UHT-aseptically packaged products have a shelf-life of […].
6 months or more without refrigeration, depending on the type of product being packaged
Give a few examples of UHT products.
- Liquid products like milk, juices, cream, yogurt, wine, salad dressings
- Semi-liquid/solid products like baby foods, tomato products, fruits and vegetable juices, soups
All UHT processed products are aseptically packaged.
True or False?
False.
Many products that are UHT treated are not necessarily aseptically packaged. This gives them the “advantage” of longer shelf life at refrigeration temperatures compared to conventional pasteurized (HTST) products. However, this does not produce a shelf-stable product at ambient temperatures due to the possibility of post-processing recontamination.
Not all UHT processed products are aseptically packaged.
True or False?
True.
Many products that are UHT treated are not necessarily aseptically packaged. This gives them the “advantage” of longer shelf life at refrigeration temperatures compared to conventional pasteurized (HTST) products. However, this does not produce a shelf-stable product at ambient temperatures due to the possibility of post-processing recontamination.
When comparing salted and unsalted butter, why does the latter have to be kept in the freezer?
To prevent rancidity and microbial spoilage.
Salted butter is less prone to this type of degradation due to the preservative effects of salt.
What is clarification?
Whereby pre-heated milk is centrifuged at 6000 rpm to obtain a predetermined butter fat content (e.g., 0% for skim; 2% for 2% milk; and so on).
What is homogenization?
Whereby milk is forced through fine nozzles at pressures of 17,000 kPa, which breaks up the fat globules to a size that will keep them in suspension.
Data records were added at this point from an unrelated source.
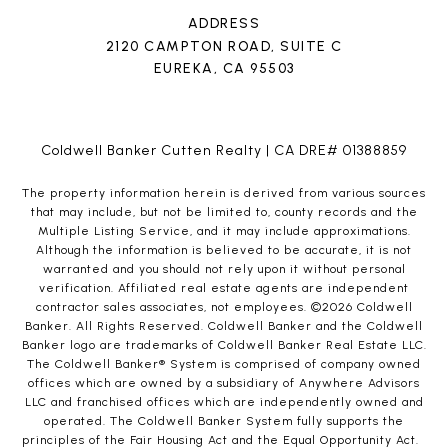
ADDRESS
2120 CAMPTON ROAD, SUITE C
EUREKA, CA 95503
Coldwell Banker Cutten Realty | CA DRE# 01388859
The property information herein is derived from various sources
that may include, but not be limited to, county records and the
Multiple Listing Service, and it may include approximations.
Although the information is believed to be accurate, it is not
warranted and you should not rely upon it without personal
verification. Affiliated real estate agents are independent
contractor sales associates, not employees. ©
2026
Coldwell
Banker. All Rights Reserved. Coldwell Banker and the Coldwell
Banker logo are trademarks of Coldwell Banker Real Estate LLC.
The Coldwell Banker® System is comprised of company owned
offices which are owned by a subsidiary of Anywhere Advisors
LLC and franchised offices which are independently owned and
operated. The Coldwell Banker System fully supports the
principles of the Fair Housing Act and the Equal Opportunity Act.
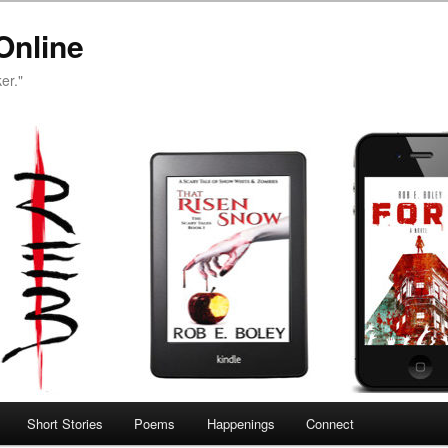
Online
er."
Short Stories
Poems
Happenings
Connect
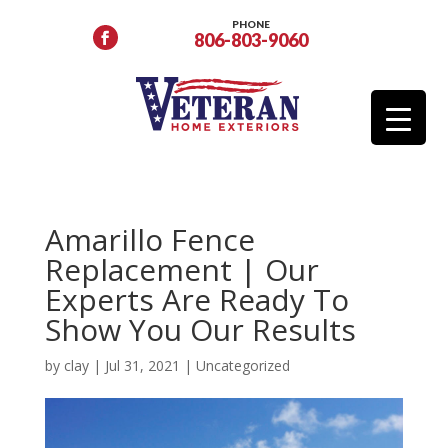
PHONE
806-803-9060
Amarillo Fence
Replacement | Our
Experts Are Ready To
Show You Our Results
by
clay
|
Jul 31, 2021
|
Uncategorized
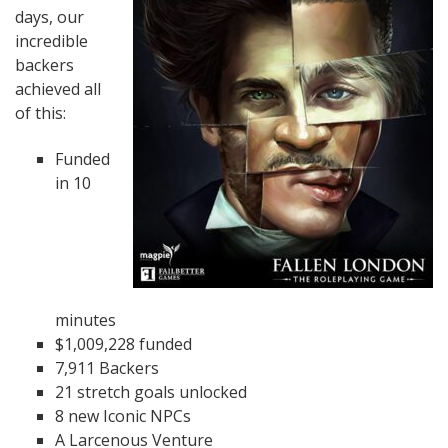
days, our
incredible
backers
achieved all
of this:
Funded
in 10
minutes
$1,009,228 funded
7,911 Backers
21 stretch goals unlocked
8 new Iconic NPCs
A Larcenous Venture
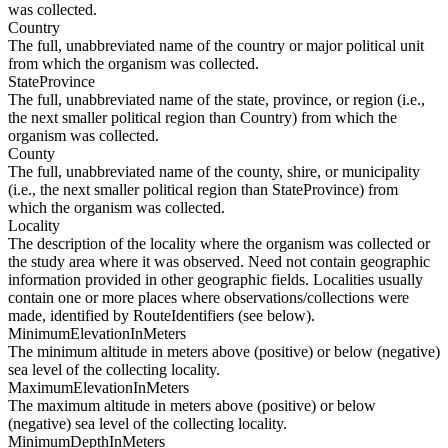
was collected.
Country
The full, unabbreviated name of the country or major political unit
from which the organism was collected.
StateProvince
The full, unabbreviated name of the state, province, or region (i.e.,
the next smaller political region than Country) from which the
organism was collected.
County
The full, unabbreviated name of the county, shire, or municipality
(i.e., the next smaller political region than StateProvince) from
which the organism was collected.
Locality
The description of the locality where the organism was collected or
the study area where it was observed. Need not contain geographic
information provided in other geographic fields. Localities usually
contain one or more places where observations/collections were
made, identified by RouteIdentifiers (see below).
MinimumElevationInMeters
The minimum altitude in meters above (positive) or below (negative)
sea level of the collecting locality.
MaximumElevationInMeters
The maximum altitude in meters above (positive) or below
(negative) sea level of the collecting locality.
MinimumDepthInMeters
Will canned food and aseptically packaged UHT food products require a durable life date stamped on the label?
What about products that have been UHT processed but not packaged under aseptic conditions?
- Most prepackaged foods with a shelf-life of 90 days or less are required to have a ‘durable shelf life date’ on the label.
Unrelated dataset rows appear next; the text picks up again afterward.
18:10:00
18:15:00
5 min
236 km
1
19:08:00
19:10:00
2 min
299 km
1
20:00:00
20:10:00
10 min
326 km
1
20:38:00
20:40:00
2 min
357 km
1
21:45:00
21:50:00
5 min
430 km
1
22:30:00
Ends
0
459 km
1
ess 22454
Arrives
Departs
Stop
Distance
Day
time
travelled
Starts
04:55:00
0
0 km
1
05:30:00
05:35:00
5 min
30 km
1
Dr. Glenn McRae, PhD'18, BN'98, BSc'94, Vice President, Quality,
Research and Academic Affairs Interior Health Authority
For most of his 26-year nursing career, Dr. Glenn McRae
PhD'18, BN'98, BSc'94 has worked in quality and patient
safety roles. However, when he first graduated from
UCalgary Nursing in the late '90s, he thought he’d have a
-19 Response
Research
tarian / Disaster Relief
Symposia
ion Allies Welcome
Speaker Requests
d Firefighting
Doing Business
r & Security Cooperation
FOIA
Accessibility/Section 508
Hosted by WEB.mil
- This is not mandatory for foods with a shelf life greater than 90 days.
- Products with a shelf life of 90 days or less require a durable life date; longer shelf life products are evaluated on a case-by-case basis.
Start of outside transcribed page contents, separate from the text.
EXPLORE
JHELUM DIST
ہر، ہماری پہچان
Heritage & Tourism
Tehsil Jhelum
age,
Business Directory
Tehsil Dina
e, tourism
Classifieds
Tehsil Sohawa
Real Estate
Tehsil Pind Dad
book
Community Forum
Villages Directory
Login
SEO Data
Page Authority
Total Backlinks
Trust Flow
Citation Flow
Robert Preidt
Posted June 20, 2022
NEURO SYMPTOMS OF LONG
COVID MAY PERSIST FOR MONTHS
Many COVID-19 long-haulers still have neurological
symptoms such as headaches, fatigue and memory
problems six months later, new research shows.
How are heat treatments selected?
- What is the objective or purpose?
- Are there additional preservation steps?
- What are the physical and chemical properties of the food?
- What is the heat resistance of the microorganisms in the food?
It is imperative that thermal preservation processes be designed so that the slowest heating portion of the food commodity receives the specified time-temperature thermal treatment to minimize risks of illness and/or post-processing spoilage.
What is the microorganism of greatest concern in low acid foods that are to be thermally processed and vacuum-sealed within gas-tight containers?
Clostridium botulinum
How can we determine if C. botulinum spores have been destroyed?
- To determine the thermal resistance of heat-resistant spores in foods, ‘incoulated pack studies’ are carried out using a non-pathogenic spore-forming bacterium, Clostridium sporogenes PA3679 (a putrefactive anaerobe).
- Since PA3679 spores are more heat resistant than those of Clostridium botulinum spores, a process designed to kill PA3679 spores will definitely kill Clostridium botulinum spores with a wide margin of safety.